Car si la doctrine saoudienne semble depuis des décennies - et plus encore depuis l’arrivée du roi Salman au pouvoir en février 2015 - être guidée par le désir ardent de « containment » de l’influence iranienne, force est de reconnaître que les choix opérés ces trois dernières années ont provoqué l’effet inverse. Alors que les Houthis étaient certes liés d’une manière indirecte à l’Iran avant la guerre, plus d’un observateur font remarquer que le conflit a définitivement jeté la milice dans les bras de la grande puissance chiite qui en fait désormais une carte majeure dans sa confrontation avec Riyad. D’autant que la montée en puissance de Téhéran est palpable sur les autres lignes de faille du Moyen-Orient.
La coalition arabe dans l'oeil du cyclone
Le blocus du Qatar, dont beaucoup s’accordent à dire qu’il a été une grave erreur stratégique allant jusqu’à disloquer le Conseil de coopération du Golfe, n’a fait que consolider la présence iranienne dans le Golfe du fait du rapprochement entre Doha et son grand voisin du nord. En plus du Liban où la vacuité diplomatique saoudienne s’est manifestée avec éclat à travers le psychodrame de la démission forcée de Saad Hariri en novembre, l’Iran consolide sa présence en Syrie et en Irak, deux pays majeurs pour l’équilibre stratégique régional.
Trois ans donc après le début de l’opération « Tempête décisive » au Yémen, le rêve saoudien de restaurer la grandeur du royaume a viré au cauchemar. Mais le pire est peut-être devant nous puisque Mohamed ben Salman, dont tout porte à croire qu’il deviendra à court terme le souverain de la première puissance pétrolière mondiale, semble ne pas comprendre que le choix des armes est une voie sans issue. Au Yémen come ailleurs, son caractère compulsif conjugué aux désirs de grandeur immodérés de son maître à penser, l’émirien Mohamed ben Zayed, risquent de plonger la péninsule arabique - et avec elle tout le Moyen-Orient - dans une période d’instabilité propice à toutes les incertitudes.

> Enregistrements fournis:
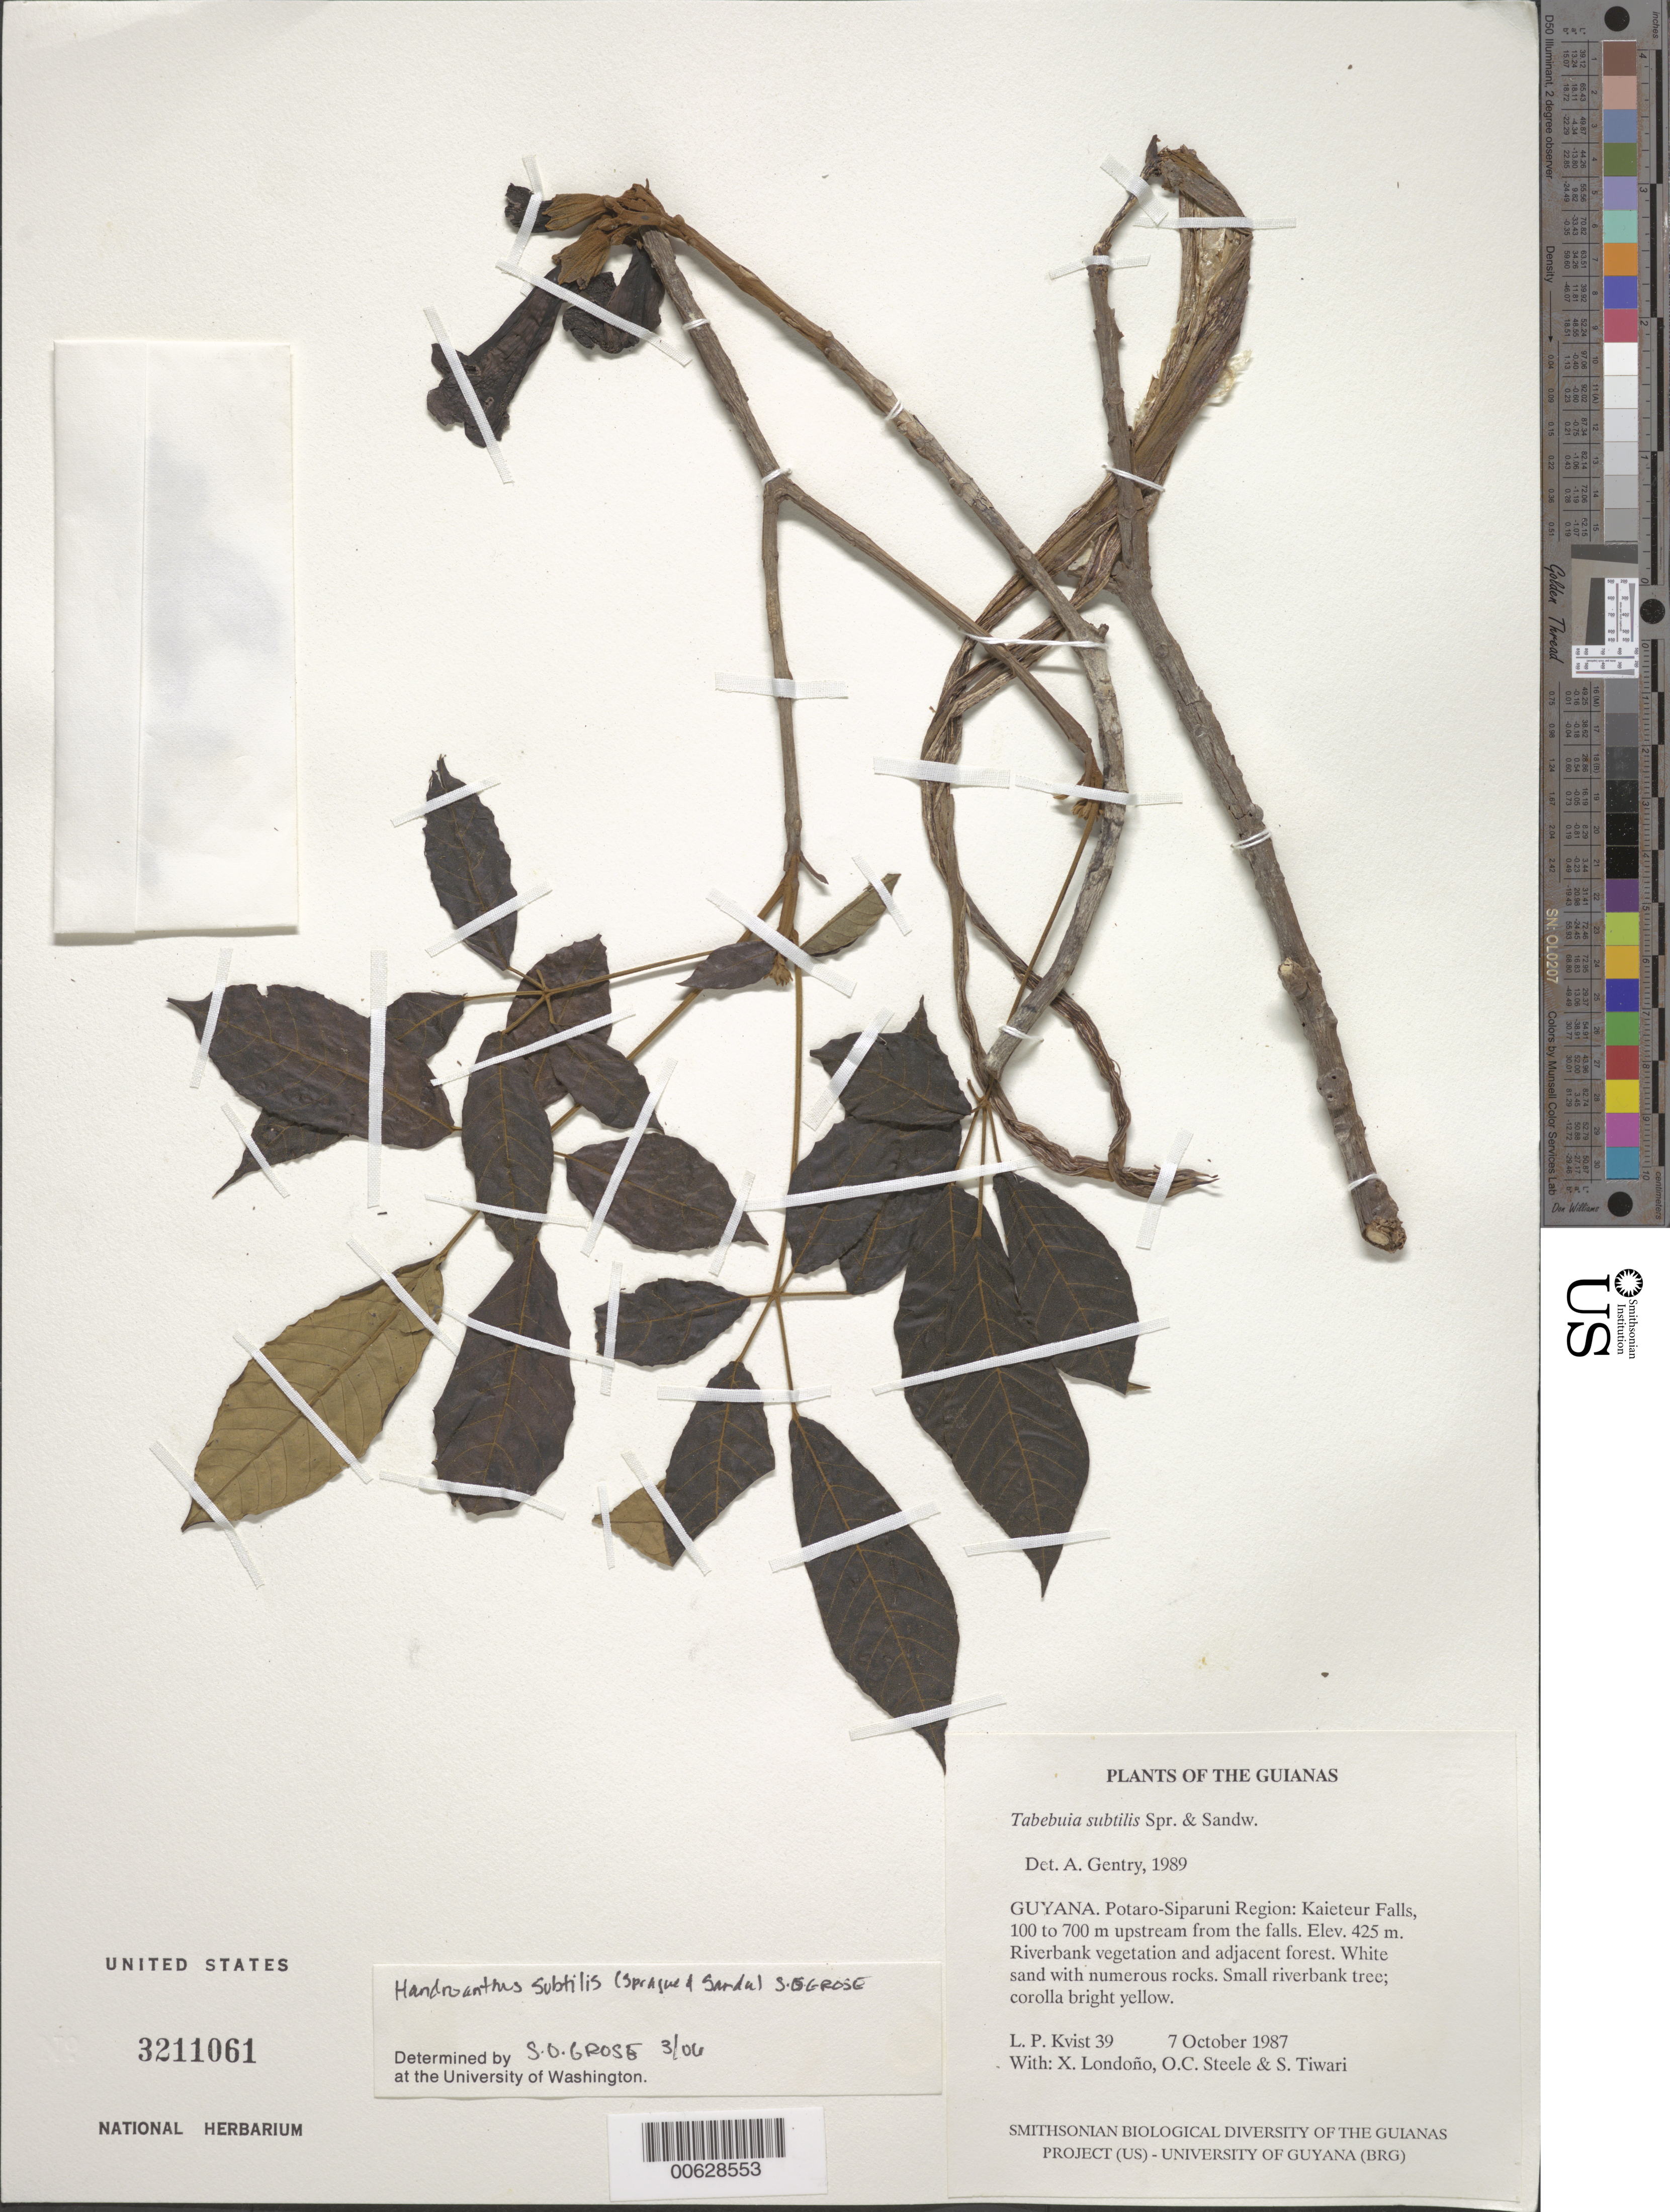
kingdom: Plantae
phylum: Tracheophyta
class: Magnoliopsida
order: Lamiales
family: Bignoniaceae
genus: Handroanthus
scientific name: Handroanthus subtilis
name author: (Sprague & Sandwith) S.O. Grose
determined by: Grose, S. O.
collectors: L. P. Kvist, X. Londoño, O. C. Steele & S. Tiwari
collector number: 39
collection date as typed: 7 October 1987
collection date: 1987-10-07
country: Guyana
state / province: Potaro-Siparuni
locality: Kaieteur Falls, 100 to 700 m upstream from the falls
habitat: Riverbank vegetation and adjacent forest. White sand with numerous rocks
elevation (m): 425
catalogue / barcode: US 3211061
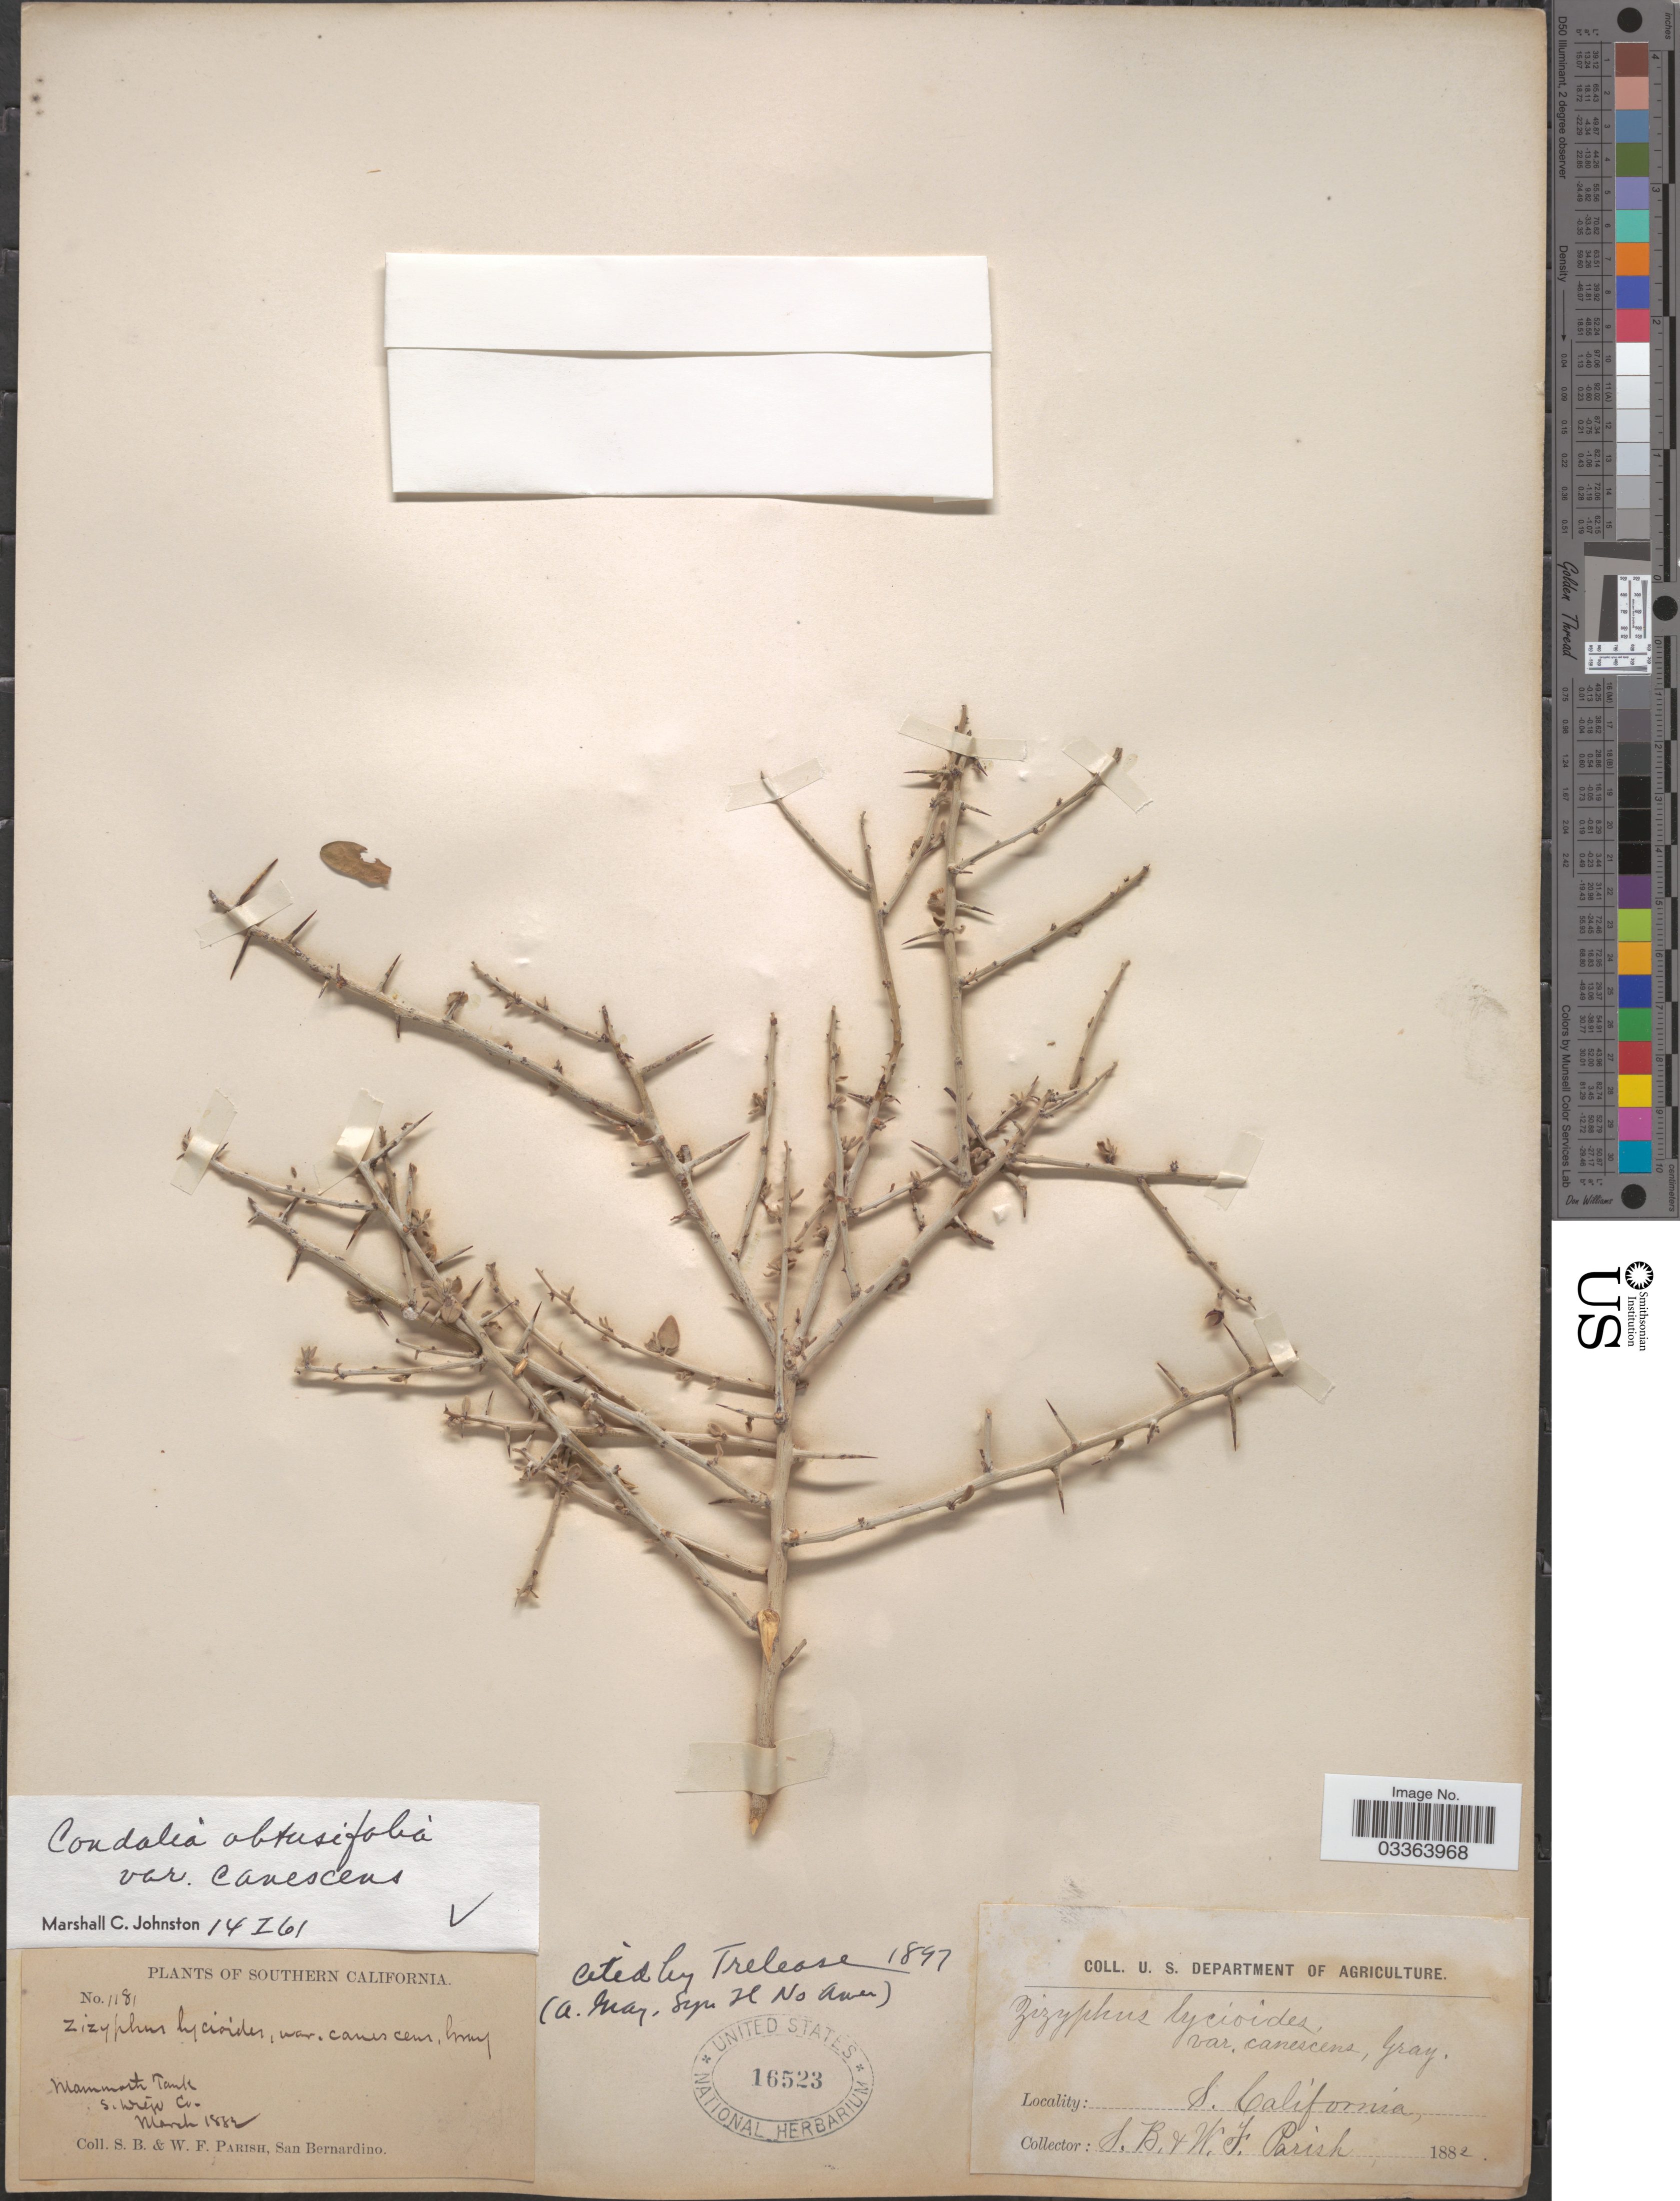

> Tâche courte: Recopiez mot pour mot l'intégralité du texte sur la politique saoudienne face à l'Iran, placé plus haut.

> Réponse attendue:
Car si la doctrine saoudienne semble depuis des décennies - et plus encore depuis l’arrivée du roi Salman au pouvoir en février 2015 - être guidée par le désir ardent de « containment » de l’influence iranienne, force est de reconnaître que les choix opérés ces trois dernières années ont provoqué l’effet inverse. Alors que les Houthis étaient certes liés d’une manière indirecte à l’Iran avant la guerre, plus d’un observateur font remarquer que le conflit a définitivement jeté la milice dans les bras de la grande puissance chiite qui en fait désormais une carte majeure dans sa confrontation avec Riyad. D’autant que la montée en puissance de Téhéran est palpable sur les autres lignes de faille du Moyen-Orient.
La coalition arabe dans l'oeil du cyclone
Le blocus du Qatar, dont beaucoup s’accordent à dire qu’il a été une grave erreur stratégique allant jusqu’à disloquer le Conseil de coopération du Golfe, n’a fait que consolider la présence iranienne dans le Golfe du fait du rapprochement entre Doha et son grand voisin du nord. En plus du Liban où la vacuité diplomatique saoudienne s’est manifestée avec éclat à travers le psychodrame de la démission forcée de Saad Hariri en novembre, l’Iran consolide sa présence en Syrie et en Irak, deux pays majeurs pour l’équilibre stratégique régional.
Trois ans donc après le début de l’opération « Tempête décisive » au Yémen, le rêve saoudien de restaurer la grandeur du royaume a viré au cauchemar. Mais le pire est peut-être devant nous puisque Mohamed ben Salman, dont tout porte à croire qu’il deviendra à court terme le souverain de la première puissance pétrolière mondiale, semble ne pas comprendre que le choix des armes est une voie sans issue. Au Yémen come ailleurs, son caractère compulsif conjugué aux désirs de grandeur immodérés de son maître à penser, l’émirien Mohamed ben Zayed, risquent de plonger la péninsule arabique - et avec elle tout le Moyen-Orient - dans une période d’instabilité propice à toutes les incertitudes.